Emerging evidence suggests that low vitamin B₁₂ status is associated with diseases of ageing including cognitive dysfunction, CVD and osteoporosis⁽Reference Hughes, Ward and Hoey⁸⁾. As older people are particularly susceptible to sub-clinical deficiency, due to food-bound B₁₂ malabsorption, this is important from a public health perspective, especially considering our ageing population.

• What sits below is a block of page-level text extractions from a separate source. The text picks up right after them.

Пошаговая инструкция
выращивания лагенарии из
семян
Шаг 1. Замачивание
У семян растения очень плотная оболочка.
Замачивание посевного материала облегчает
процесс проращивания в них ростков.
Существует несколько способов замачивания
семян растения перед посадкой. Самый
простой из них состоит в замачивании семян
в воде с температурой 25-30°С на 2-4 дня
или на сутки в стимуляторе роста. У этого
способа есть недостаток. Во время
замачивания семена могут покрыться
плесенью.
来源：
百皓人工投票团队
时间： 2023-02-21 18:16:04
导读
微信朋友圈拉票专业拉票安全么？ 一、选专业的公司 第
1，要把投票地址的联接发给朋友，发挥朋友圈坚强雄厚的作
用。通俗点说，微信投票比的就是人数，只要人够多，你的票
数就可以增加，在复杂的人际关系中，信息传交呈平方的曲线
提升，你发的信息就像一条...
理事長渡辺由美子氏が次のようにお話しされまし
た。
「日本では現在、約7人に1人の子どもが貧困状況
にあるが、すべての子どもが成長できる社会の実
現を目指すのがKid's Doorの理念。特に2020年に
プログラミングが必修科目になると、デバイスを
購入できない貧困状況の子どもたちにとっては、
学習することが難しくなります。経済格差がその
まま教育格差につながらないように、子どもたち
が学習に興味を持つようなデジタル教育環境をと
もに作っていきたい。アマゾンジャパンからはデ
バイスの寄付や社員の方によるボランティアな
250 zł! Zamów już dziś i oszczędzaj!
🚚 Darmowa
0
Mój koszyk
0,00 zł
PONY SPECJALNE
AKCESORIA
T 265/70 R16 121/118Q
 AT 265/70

Research into gene–nutrient interactions is an evolving field, with emerging evidence in this area highlighting the importance of personalised nutrition. The 677C→T polymorphism in the gene encoding a key folate-metabolising enzyme, MTHFR, has been linked with adverse health outcomes including increased risk of CVD. New evidence demonstrates that intervention with riboflavin (a cofactor for MTHFR) induces a substantial lowering of blood pressure specifically in individuals with the MTHFR 677TT genotype⁽Reference McAuley, McNulty and Hughes⁹⁾ and thus has the potential for significant clinical impact.

Mineral deficiencies

Iron deficiency anaemia is the most common nutritional disorder in the world, affecting almost two billion people, particularly pregnant women and children in developing countries. Common approaches to addressing iron deficiency anaemia include iron supplementation, food fortification and nutrition education. Biofortification of staple food crops is a promising approach to improve iron status in developing countries, significantly increasing serum ferritin concentrations and total body iron⁽Reference Finkelstein, Haas and Mehta¹⁰⁾. This research warrants larger studies assessing functional outcomes and including additional at-risk groups.

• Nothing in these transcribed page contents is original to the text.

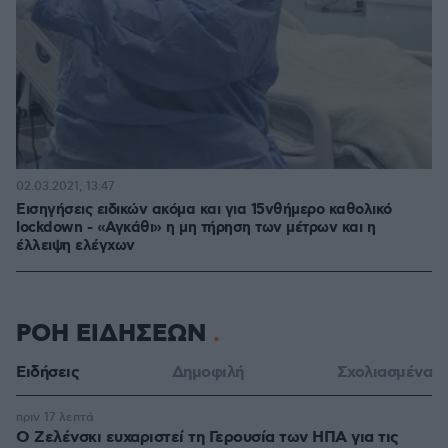
02.03.2021, 13:47
Εισηγήσεις ειδικών ακόμα και για 15νθήμερο καθολικό
lockdown - «Αγκάθι» η μη τήρηση των μέτρων και η
έλλειψη ελέγχων
ΡΟΗ ΕΙΔΗΣΕΩΝ
Ειδήσεις
Δημοφιλή
Σχολιασμένα
πριν 17 λεπτά
Ο Ζελένσκι ευχαριστεί τη Γερουσία των ΗΠΑ για τις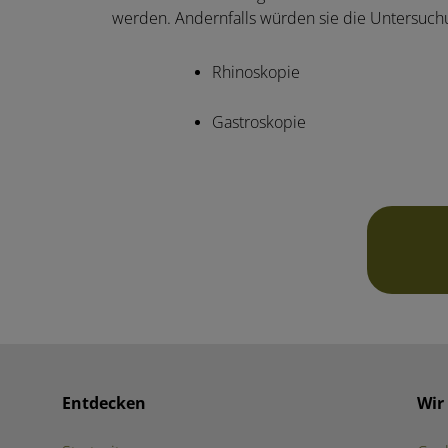
werden. Andernfalls würden sie die Untersuchu
Rhinoskopie
Gastroskopie
Entdecken
Wir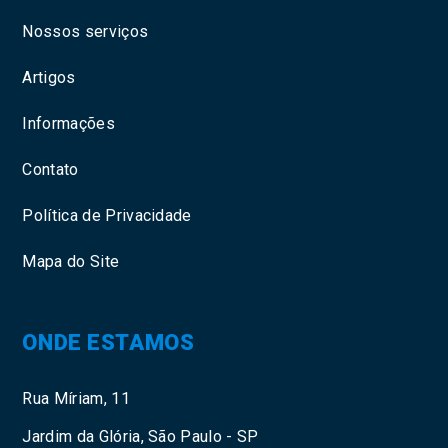
Nossos serviços
Artigos
Informações
Contato
Política de Privacidade
Mapa do Site
ONDE ESTAMOS
Rua Míriam, 11
Jardim da Glória, São Paulo - SP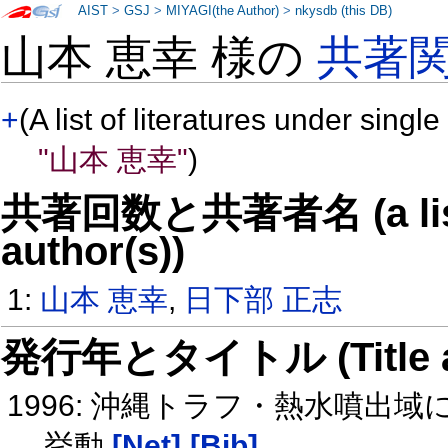
AIST
>
GSJ
>
MIYAGI(the Author)
>
nkysdb (this DB)
山本 恵幸 様の
共著
+
(A list of literatures under single
"山本 恵幸"
)
共著回数と共著者名 (a list o
author(s))
1:
山本 恵幸
,
日下部 正志
発行年とタイトル (Title and 
1996: 沖縄トラフ・熱水噴出域にお
挙動
[Net]
[Bib]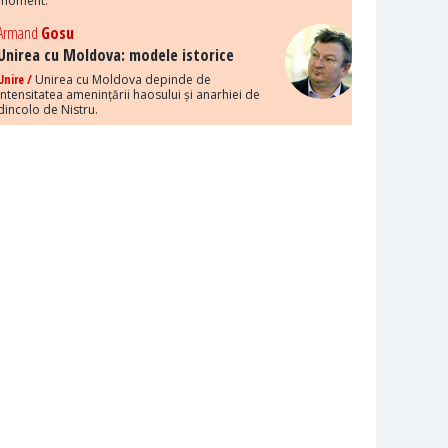
moment.
Armand
Gosu
Unirea cu Moldova: modele istorice
Unire /
Unirea cu Moldova depinde de
intensitatea amenințării haosului și anarhiei de
dincolo de Nistru.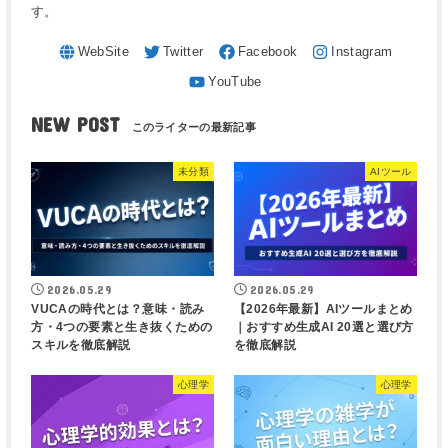
す。
NEW POST
未分類
AIツール
2026.05.29
2026.05.29
VUCAの時代とは？意味・読み
【2026年最新】AIツールまとめ
方・4つの要素と生き抜くための
｜おすすめ生成AI 20選と選び方
スキルを徹底解説
を徹底解説
心理学
心理学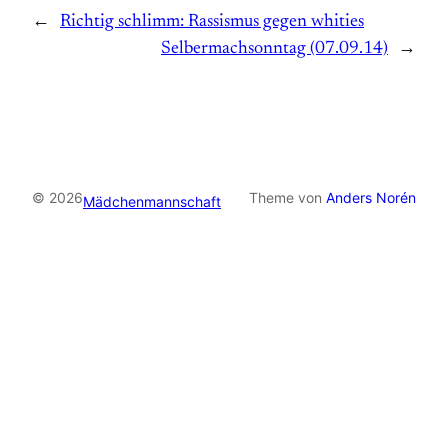
←
Richtig schlimm: Rassismus gegen whities
Selbermachsonntag (07.09.14)
→
© 2026
Theme von
Anders Norén
Mädchenmannschaft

Iodine is a key nutrient for brain development. Although severe deficiency is now relatively rare due to iodised salt programmes within countries, mild-to-moderate iodine deficiency during pregnancy is a public health problem in many countries, including the UK. Mild-to-moderate deficiency has been associated with impaired neurodevelopment of the child⁽Reference Bath and Rayman¹¹⁾. Randomised controlled trials of iodine supplementation in pregnant women with mild-to-moderate iodine deficiency, assessing cognitive outcomes of the children, are now needed to build on the existing evidence from observational studies. Furthermore, as there is no iodine fortification programme within the UK, women of childbearing age and pregnant women may be susceptible to a low iodine status. Current research is investigating strategies to increase iodine status in these population groups, e.g. through increased cow's milk consumption⁽Reference O'Kane, Pourshahidi and Mulhern¹²⁾.

Conclusion

Significant advances have been made in relation to addressing micronutrient deficiencies worldwide albeit, there remain several areas of concern that should be a priority from a public health perspective. Alongside micronutrient deficiencies, the potential consequences of micronutrient excess/toxicity should also be considered, e.g. iron supplementation in iron replete children can adversely affect growth and development⁽Reference Lonnerdal¹³⁾. Contemporary research evidence highlighting targeted approaches to tackling micronutrient deficiency and implications for nutrition policy, as well as novel methodologies for assessing micronutrient status, are presented in the present issue of Proceedings of the Nutrition Society in the form of a series of review papers authored by the speakers at the 2018 Nutrition Society Irish Section meeting. Going forward, it is imperative that funding bodies and policy makers prioritise micronutrient deficiency and work together with the scientific community to ultimately improve the health of our populations.